TASK DATA:

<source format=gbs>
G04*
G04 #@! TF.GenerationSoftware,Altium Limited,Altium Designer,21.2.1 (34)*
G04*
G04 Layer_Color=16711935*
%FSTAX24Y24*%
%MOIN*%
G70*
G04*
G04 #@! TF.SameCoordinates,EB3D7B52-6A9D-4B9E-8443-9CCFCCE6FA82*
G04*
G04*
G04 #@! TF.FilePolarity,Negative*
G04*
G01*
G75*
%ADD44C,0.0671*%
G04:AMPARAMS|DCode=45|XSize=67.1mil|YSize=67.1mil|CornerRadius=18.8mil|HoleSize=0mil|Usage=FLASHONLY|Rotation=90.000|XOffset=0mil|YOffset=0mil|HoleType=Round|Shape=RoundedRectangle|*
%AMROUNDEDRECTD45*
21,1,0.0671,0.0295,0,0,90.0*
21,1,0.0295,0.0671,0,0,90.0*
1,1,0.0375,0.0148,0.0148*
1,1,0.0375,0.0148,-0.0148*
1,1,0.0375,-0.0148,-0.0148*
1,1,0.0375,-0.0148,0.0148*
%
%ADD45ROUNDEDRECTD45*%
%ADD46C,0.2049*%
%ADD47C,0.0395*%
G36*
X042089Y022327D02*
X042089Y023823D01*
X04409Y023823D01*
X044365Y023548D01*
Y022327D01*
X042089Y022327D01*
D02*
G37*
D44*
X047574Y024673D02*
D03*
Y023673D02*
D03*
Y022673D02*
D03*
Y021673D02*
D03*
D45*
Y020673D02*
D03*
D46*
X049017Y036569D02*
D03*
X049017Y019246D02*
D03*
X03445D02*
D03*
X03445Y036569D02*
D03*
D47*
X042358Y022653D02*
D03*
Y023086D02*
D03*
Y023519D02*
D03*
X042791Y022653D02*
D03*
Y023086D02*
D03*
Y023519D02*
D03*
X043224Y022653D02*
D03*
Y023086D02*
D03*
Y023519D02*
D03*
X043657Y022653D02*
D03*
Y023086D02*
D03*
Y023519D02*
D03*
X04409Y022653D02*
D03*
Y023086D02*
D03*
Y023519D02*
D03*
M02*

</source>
...
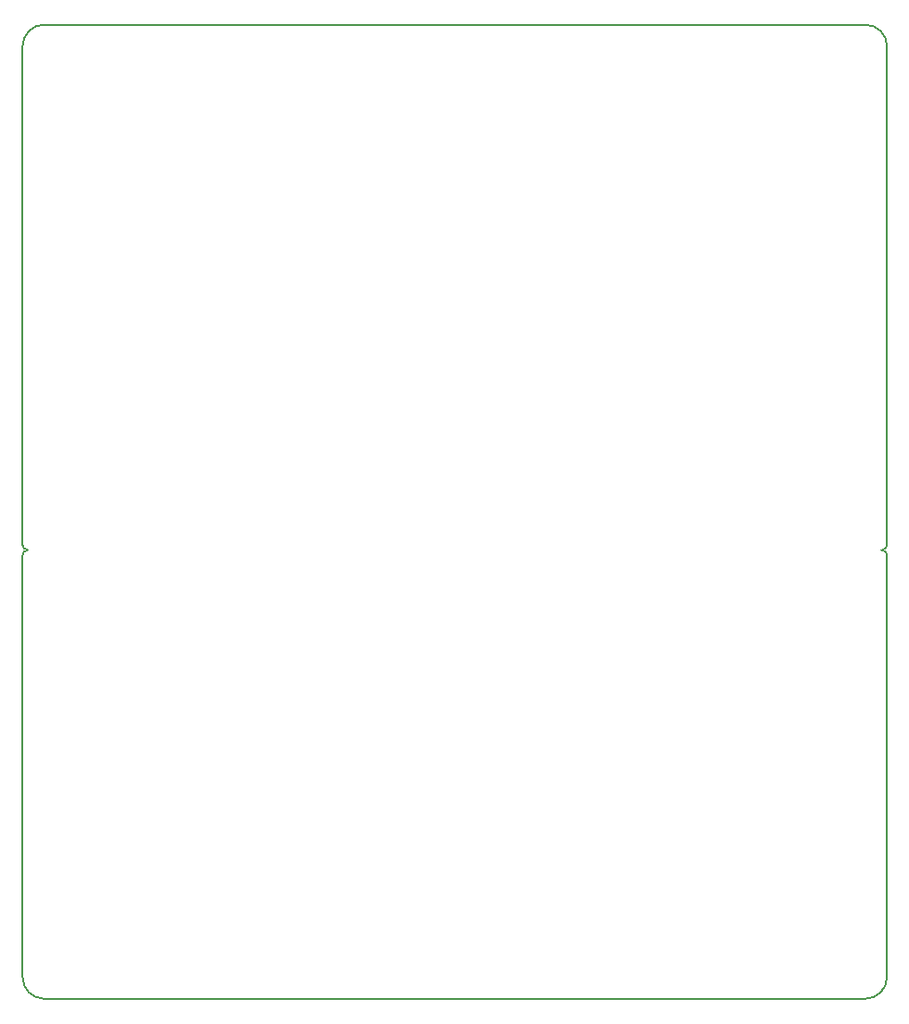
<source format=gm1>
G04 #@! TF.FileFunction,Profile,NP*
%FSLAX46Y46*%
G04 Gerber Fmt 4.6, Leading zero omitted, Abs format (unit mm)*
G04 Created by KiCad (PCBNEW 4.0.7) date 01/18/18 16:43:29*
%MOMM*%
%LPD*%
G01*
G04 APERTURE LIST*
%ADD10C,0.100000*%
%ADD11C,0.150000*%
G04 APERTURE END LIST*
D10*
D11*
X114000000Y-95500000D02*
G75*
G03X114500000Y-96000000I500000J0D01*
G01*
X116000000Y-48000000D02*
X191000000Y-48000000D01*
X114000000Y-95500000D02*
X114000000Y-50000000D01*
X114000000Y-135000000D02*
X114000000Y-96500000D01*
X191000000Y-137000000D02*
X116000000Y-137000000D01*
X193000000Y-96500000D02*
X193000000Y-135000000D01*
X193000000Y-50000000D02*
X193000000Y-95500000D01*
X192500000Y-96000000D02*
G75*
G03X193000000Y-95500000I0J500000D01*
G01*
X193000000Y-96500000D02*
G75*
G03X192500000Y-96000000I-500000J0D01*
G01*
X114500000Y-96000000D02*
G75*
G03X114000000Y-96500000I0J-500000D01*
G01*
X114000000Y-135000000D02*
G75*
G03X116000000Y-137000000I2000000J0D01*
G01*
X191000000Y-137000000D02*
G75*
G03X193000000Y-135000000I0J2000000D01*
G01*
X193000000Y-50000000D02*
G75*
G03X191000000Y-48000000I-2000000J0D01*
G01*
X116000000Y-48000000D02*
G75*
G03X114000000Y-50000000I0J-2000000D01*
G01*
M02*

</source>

WHAT YOU ARE ASKED TO DO: Go through the records above and copy every line with the word "format".

FINISHED EXERCISE:
<source format=gbs>
<source format=gm1>
G04 Gerber Fmt 4.6, Leading zero omitted, Abs format (unit mm)*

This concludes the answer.